━━━━━ Records for the exercise ━━━━━
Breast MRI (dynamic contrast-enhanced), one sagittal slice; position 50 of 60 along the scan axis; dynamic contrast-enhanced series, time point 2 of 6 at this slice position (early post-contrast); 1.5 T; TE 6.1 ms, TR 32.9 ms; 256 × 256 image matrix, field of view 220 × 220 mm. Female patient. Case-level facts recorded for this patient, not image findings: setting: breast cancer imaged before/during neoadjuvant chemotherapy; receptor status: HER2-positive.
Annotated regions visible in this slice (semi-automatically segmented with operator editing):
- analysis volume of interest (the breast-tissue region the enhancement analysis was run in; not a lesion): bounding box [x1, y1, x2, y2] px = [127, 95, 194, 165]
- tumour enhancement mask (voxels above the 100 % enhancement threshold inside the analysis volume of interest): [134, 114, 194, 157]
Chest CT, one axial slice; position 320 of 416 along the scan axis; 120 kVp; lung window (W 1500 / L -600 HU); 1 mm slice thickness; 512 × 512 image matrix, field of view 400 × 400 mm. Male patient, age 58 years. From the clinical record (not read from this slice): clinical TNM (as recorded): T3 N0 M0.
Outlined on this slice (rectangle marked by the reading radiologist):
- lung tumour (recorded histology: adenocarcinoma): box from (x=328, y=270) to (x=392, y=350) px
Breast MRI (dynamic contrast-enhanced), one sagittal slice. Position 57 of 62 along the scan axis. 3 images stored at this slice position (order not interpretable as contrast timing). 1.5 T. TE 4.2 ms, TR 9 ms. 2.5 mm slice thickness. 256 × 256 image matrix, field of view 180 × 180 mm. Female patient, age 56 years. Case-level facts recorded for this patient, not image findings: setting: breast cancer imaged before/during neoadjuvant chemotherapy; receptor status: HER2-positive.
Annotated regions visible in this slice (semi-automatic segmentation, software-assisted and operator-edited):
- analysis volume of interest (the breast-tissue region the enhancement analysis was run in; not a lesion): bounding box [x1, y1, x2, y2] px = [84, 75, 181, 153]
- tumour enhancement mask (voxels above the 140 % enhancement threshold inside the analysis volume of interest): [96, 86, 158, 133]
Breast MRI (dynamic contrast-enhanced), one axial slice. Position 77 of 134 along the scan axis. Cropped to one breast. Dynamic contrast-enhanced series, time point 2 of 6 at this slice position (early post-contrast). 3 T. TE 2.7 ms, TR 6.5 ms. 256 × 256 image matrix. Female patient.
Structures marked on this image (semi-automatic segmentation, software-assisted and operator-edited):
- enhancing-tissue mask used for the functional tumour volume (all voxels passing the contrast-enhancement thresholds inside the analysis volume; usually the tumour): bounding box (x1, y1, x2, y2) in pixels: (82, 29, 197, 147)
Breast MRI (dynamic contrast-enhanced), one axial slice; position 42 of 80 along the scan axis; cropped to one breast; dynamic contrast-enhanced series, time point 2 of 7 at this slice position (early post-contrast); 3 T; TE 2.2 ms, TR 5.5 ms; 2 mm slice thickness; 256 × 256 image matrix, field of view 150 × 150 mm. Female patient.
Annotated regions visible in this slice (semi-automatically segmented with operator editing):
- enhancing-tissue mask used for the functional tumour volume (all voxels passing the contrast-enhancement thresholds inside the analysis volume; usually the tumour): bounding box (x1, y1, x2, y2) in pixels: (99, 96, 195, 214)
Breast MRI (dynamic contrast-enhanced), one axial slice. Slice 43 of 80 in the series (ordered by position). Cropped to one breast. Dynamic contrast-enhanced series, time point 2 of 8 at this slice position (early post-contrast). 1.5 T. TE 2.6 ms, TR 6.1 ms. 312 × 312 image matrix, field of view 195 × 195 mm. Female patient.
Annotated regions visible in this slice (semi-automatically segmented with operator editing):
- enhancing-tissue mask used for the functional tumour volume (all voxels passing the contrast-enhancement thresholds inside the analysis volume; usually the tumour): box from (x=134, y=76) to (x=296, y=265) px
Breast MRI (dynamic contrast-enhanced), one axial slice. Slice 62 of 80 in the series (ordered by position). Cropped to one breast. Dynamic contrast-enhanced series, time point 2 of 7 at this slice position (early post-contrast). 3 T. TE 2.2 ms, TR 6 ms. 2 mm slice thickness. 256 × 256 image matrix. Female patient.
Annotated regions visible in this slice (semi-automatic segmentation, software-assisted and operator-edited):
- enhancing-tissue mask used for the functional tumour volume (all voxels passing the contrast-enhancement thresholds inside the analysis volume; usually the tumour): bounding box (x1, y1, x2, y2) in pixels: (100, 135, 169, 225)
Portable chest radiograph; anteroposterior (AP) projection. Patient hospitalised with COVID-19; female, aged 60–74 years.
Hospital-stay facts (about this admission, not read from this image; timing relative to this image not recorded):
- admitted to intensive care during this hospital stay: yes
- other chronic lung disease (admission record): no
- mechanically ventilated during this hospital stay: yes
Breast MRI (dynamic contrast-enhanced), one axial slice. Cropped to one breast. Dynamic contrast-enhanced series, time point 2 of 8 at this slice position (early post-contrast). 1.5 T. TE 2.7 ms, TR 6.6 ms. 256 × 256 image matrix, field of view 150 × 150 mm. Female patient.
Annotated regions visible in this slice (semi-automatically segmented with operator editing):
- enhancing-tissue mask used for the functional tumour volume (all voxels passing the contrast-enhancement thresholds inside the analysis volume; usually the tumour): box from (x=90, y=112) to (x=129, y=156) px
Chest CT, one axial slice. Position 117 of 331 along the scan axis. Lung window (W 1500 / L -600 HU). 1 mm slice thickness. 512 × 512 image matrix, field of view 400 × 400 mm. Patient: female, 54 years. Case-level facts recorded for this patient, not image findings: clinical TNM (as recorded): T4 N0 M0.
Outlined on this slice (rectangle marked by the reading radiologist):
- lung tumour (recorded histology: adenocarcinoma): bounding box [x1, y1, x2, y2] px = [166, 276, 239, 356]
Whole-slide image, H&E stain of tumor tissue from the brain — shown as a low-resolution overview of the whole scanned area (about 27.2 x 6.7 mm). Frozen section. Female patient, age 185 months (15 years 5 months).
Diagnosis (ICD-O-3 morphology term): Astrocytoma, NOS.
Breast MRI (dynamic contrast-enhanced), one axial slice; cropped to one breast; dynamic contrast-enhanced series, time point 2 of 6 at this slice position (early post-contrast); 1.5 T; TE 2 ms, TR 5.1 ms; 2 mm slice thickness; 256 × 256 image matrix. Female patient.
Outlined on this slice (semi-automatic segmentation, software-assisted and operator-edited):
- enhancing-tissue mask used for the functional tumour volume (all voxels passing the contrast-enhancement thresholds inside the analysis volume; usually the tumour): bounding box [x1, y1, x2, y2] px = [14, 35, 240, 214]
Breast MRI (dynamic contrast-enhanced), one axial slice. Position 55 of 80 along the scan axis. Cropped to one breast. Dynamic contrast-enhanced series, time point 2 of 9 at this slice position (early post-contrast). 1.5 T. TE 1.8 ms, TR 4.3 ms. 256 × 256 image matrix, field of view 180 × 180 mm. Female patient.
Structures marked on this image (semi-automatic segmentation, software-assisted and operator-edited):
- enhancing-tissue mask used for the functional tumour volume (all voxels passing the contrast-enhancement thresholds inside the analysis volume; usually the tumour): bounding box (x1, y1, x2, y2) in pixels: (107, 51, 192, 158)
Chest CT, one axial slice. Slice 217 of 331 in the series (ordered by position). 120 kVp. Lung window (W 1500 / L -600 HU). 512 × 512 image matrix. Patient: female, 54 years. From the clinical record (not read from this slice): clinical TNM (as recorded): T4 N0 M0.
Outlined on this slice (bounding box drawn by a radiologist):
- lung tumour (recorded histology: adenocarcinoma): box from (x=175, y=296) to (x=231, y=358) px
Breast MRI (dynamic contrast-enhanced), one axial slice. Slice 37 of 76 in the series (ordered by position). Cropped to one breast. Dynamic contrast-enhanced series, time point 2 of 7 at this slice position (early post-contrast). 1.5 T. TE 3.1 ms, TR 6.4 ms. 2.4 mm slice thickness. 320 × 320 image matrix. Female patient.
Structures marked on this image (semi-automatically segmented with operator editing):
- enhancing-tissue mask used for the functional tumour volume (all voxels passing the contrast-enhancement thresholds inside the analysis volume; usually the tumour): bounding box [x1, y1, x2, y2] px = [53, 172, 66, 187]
━━━━━
▶ **What the exercise asks**:
Everything starting at the line containing "- other chronic" and ending at the line containing "Breast MRI (dynamic contrast-enhanced), one axial slice. Cropped" in the records above should be repeated exactly, and only that.

▶ **Output of the exercise**:
- other chronic lung disease (admission record): no
- mechanically ventilated during this hospital stay: yes
Breast MRI (dynamic contrast-enhanced), one axial slice. Cropped to one breast. Dynamic contrast-enhanced series, time point 2 of 8 at this slice position (early post-contrast). 1.5 T. TE 2.7 ms, TR 6.6 ms. 256 × 256 image matrix, field of view 150 × 150 mm. Female patient.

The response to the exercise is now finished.